* ASSIGNMENT
Each line below with the word "origin" needs to be copied.

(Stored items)
..........

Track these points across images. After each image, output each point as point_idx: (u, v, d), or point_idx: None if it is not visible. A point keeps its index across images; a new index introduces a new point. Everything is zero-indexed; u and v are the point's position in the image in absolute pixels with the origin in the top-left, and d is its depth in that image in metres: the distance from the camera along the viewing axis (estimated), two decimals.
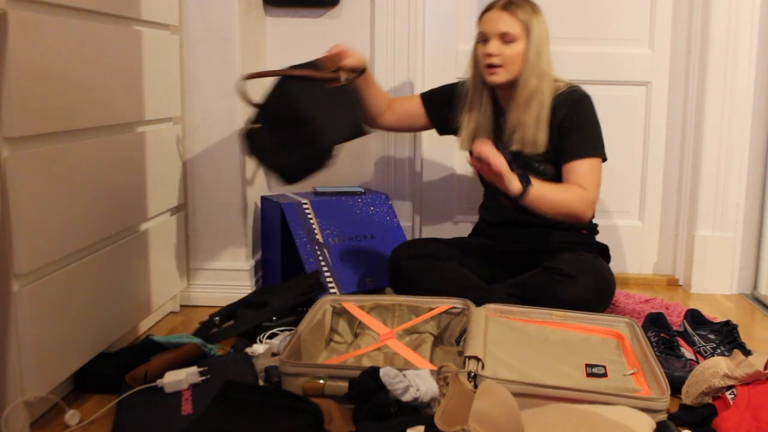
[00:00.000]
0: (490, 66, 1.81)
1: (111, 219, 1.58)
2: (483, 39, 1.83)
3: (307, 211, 2.13)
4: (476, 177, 2.10)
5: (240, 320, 1.74)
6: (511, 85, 1.84)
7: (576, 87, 1.88)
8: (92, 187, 1.49)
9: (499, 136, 1.93)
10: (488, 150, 1.62)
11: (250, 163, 2.17)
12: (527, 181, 1.68)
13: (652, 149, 2.38)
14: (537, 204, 1.71)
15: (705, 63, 2.23)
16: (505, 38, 1.79)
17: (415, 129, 2.12)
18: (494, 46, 1.80)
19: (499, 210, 2.00)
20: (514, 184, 1.66)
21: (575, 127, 1.83)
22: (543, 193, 1.71)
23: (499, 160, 1.62)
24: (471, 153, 1.70)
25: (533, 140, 1.83)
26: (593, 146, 1.84)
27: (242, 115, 2.07)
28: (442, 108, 2.01)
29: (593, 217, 1.96)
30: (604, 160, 1.85)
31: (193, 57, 2.02)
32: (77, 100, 1.42)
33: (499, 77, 1.82)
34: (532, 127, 1.82)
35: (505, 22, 1.79)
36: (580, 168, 1.81)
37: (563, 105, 1.84)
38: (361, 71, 1.85)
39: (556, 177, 1.87)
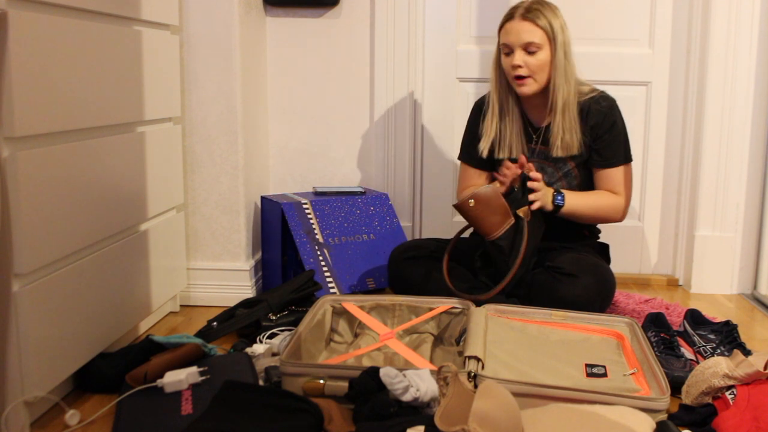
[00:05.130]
0: (518, 77, 1.81)
1: (111, 219, 1.58)
2: (507, 51, 1.83)
3: (307, 211, 2.13)
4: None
5: (237, 318, 1.74)
6: (540, 93, 1.85)
7: (604, 93, 1.90)
8: (92, 187, 1.49)
9: (528, 141, 1.94)
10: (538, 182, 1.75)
11: (250, 163, 2.17)
12: (560, 201, 1.80)
13: (652, 149, 2.38)
14: (571, 215, 1.83)
15: (705, 63, 2.23)
16: (529, 48, 1.79)
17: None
18: (519, 57, 1.79)
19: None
20: (547, 207, 1.78)
21: (610, 136, 1.86)
22: (575, 207, 1.82)
23: (543, 195, 1.75)
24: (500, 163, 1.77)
25: (571, 144, 1.86)
26: (626, 154, 1.90)
27: (242, 115, 2.07)
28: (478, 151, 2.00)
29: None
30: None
31: (193, 57, 2.02)
32: (77, 100, 1.42)
33: (529, 88, 1.82)
34: (570, 132, 1.85)
35: (528, 32, 1.78)
36: (616, 175, 1.88)
37: (596, 113, 1.86)
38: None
39: (583, 177, 1.91)
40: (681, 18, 2.31)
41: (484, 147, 1.93)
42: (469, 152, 2.02)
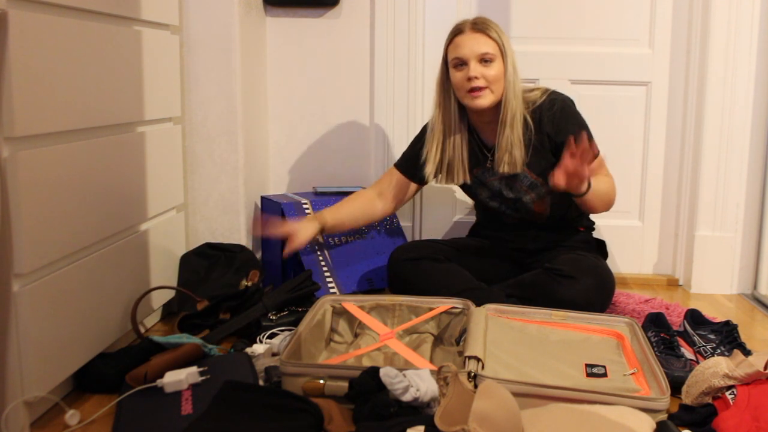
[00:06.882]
0: (474, 89, 1.77)
1: (111, 219, 1.58)
2: (459, 63, 1.79)
3: (307, 211, 2.13)
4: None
5: (235, 318, 1.74)
6: (493, 108, 1.82)
7: (553, 95, 1.86)
8: (92, 187, 1.49)
9: (481, 160, 1.92)
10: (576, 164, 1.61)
11: (250, 163, 2.17)
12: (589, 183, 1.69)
13: (652, 149, 2.38)
14: (593, 198, 1.71)
15: (705, 63, 2.23)
16: (485, 58, 1.76)
17: (414, 193, 2.06)
18: (475, 68, 1.76)
19: (498, 222, 2.02)
20: (583, 186, 1.66)
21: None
22: (598, 188, 1.71)
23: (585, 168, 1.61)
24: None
25: (519, 160, 1.83)
26: (594, 145, 1.83)
27: (242, 115, 2.07)
28: (418, 164, 1.96)
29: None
30: None
31: (193, 57, 2.02)
32: (77, 100, 1.42)
33: (485, 100, 1.78)
34: (518, 146, 1.82)
35: (483, 44, 1.76)
36: (596, 166, 1.80)
37: (549, 121, 1.82)
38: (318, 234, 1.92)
39: (547, 187, 1.87)
40: (681, 18, 2.30)
41: (429, 172, 1.90)
42: (403, 158, 2.01)
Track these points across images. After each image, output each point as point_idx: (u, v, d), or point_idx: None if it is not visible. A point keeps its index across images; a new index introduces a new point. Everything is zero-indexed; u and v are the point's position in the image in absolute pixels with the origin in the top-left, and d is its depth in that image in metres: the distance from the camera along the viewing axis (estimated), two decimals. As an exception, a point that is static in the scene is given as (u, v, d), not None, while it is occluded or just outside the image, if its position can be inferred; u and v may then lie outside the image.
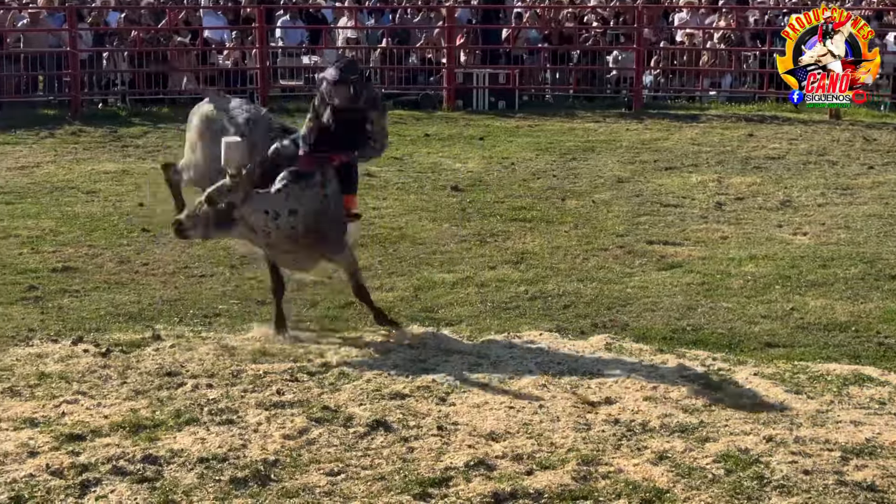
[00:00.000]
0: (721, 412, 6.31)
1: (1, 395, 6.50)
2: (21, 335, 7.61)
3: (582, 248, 10.01)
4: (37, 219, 11.03)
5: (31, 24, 18.59)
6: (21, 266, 9.35)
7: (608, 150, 15.08)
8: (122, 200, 11.90)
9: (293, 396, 6.51)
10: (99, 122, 17.12)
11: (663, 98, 19.77)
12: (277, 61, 19.86)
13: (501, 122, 17.61)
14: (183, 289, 8.80)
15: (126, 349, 7.30)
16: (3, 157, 14.43)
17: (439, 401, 6.49)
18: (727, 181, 13.00)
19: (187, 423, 6.10)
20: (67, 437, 5.88)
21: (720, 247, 10.08)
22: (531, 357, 7.22)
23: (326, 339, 7.57)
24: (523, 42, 19.94)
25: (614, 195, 12.23)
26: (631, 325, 7.94)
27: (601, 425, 6.14)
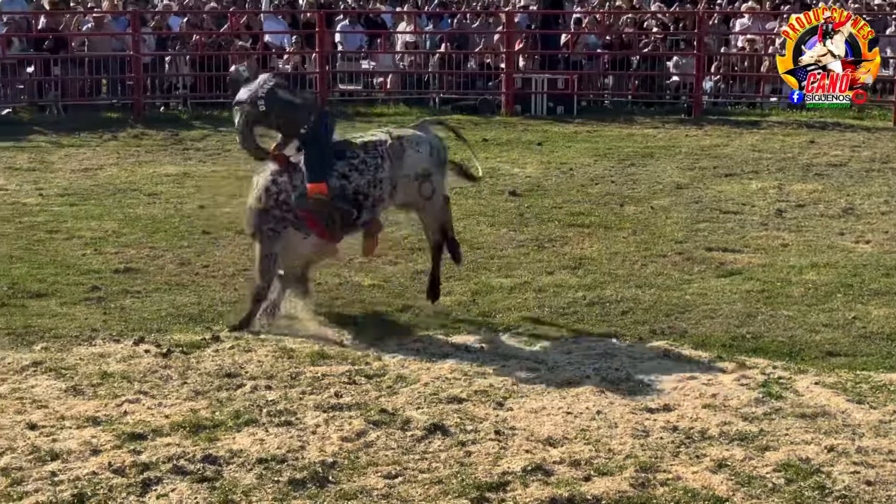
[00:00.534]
0: (782, 421, 6.25)
1: (64, 394, 6.59)
2: (84, 335, 7.72)
3: (640, 254, 9.96)
4: (100, 220, 11.18)
5: (96, 28, 18.87)
6: (84, 267, 9.48)
7: (667, 156, 15.00)
8: (182, 203, 12.03)
9: (351, 399, 6.54)
10: (161, 125, 17.33)
11: (723, 104, 19.61)
12: (337, 65, 19.97)
13: (560, 127, 17.57)
14: (242, 291, 8.86)
15: (186, 350, 7.38)
16: (67, 159, 14.65)
17: (497, 405, 6.49)
18: (788, 188, 12.88)
19: (246, 424, 6.14)
20: (129, 435, 5.95)
21: (781, 254, 9.99)
22: (589, 363, 7.20)
23: (384, 343, 7.60)
24: (582, 47, 19.89)
25: (673, 201, 12.16)
26: (690, 332, 7.88)
27: (659, 432, 6.10)
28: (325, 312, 8.19)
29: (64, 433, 6.00)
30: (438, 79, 19.80)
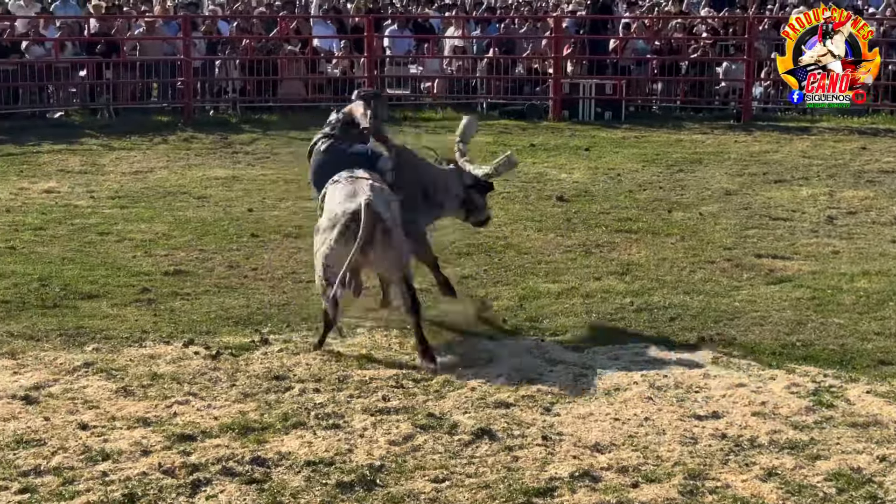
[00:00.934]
0: (833, 430, 6.19)
1: (115, 395, 6.65)
2: (134, 336, 7.79)
3: (689, 260, 9.90)
4: (150, 223, 11.28)
5: (147, 32, 19.06)
6: (135, 269, 9.57)
7: (716, 162, 14.91)
8: (231, 206, 12.11)
9: (398, 403, 6.55)
10: (210, 128, 17.47)
11: (773, 110, 19.47)
12: (385, 70, 20.03)
13: (607, 132, 17.52)
14: (291, 294, 8.92)
15: (235, 352, 7.43)
16: (118, 162, 14.81)
17: (544, 410, 6.48)
18: (839, 195, 12.76)
19: (294, 427, 6.17)
20: (179, 437, 6.00)
21: (831, 261, 9.89)
22: (637, 369, 7.17)
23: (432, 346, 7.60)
24: (631, 52, 19.82)
25: (722, 207, 12.08)
26: (739, 340, 7.82)
27: (708, 439, 6.07)
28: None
29: (115, 433, 6.06)
30: (486, 84, 19.81)
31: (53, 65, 18.16)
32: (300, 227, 11.08)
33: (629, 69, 19.72)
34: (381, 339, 7.79)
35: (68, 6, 21.43)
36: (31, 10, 20.33)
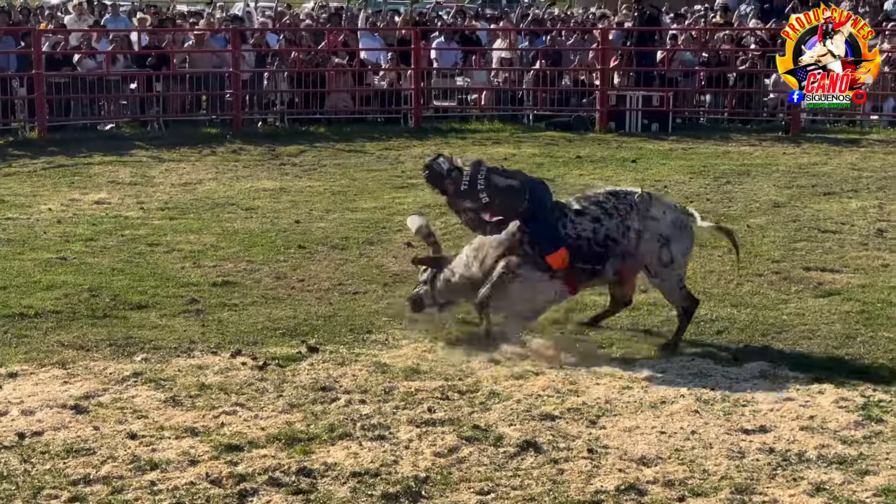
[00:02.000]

..........

* FINISHED EXERCISE
Track these points across images. After each image, output each point as point_idx: (u, v, d), or point_idx: None if it is not visible. A point keeps its index across images; a new index introduces a new point. Everything is zero-indexed; u and v are the point's position in the image in absolute pixels with the origin in the top-left, and d is its depth in that image in metres: the distance from the camera along the viewing axis (estimated), two decimals.
Track these points across images. After each image, output each point as point_idx: (u, v, d), or point_idx: None if it is not visible. A point keeps its index across images; a new index introduces a new point. Everything is zero-indexed; u and v are the point's position in the image in absolute pixels with the origin in the top-left, and d is its depth in that image in metres: the distance from the camera along the viewing axis (estimated), two decimals. As an exception, a point that is static in the scene is given as (u, v, d), not None, while it is occluded or just outside the image, if its position can be inferred; u and v may then lie outside the image.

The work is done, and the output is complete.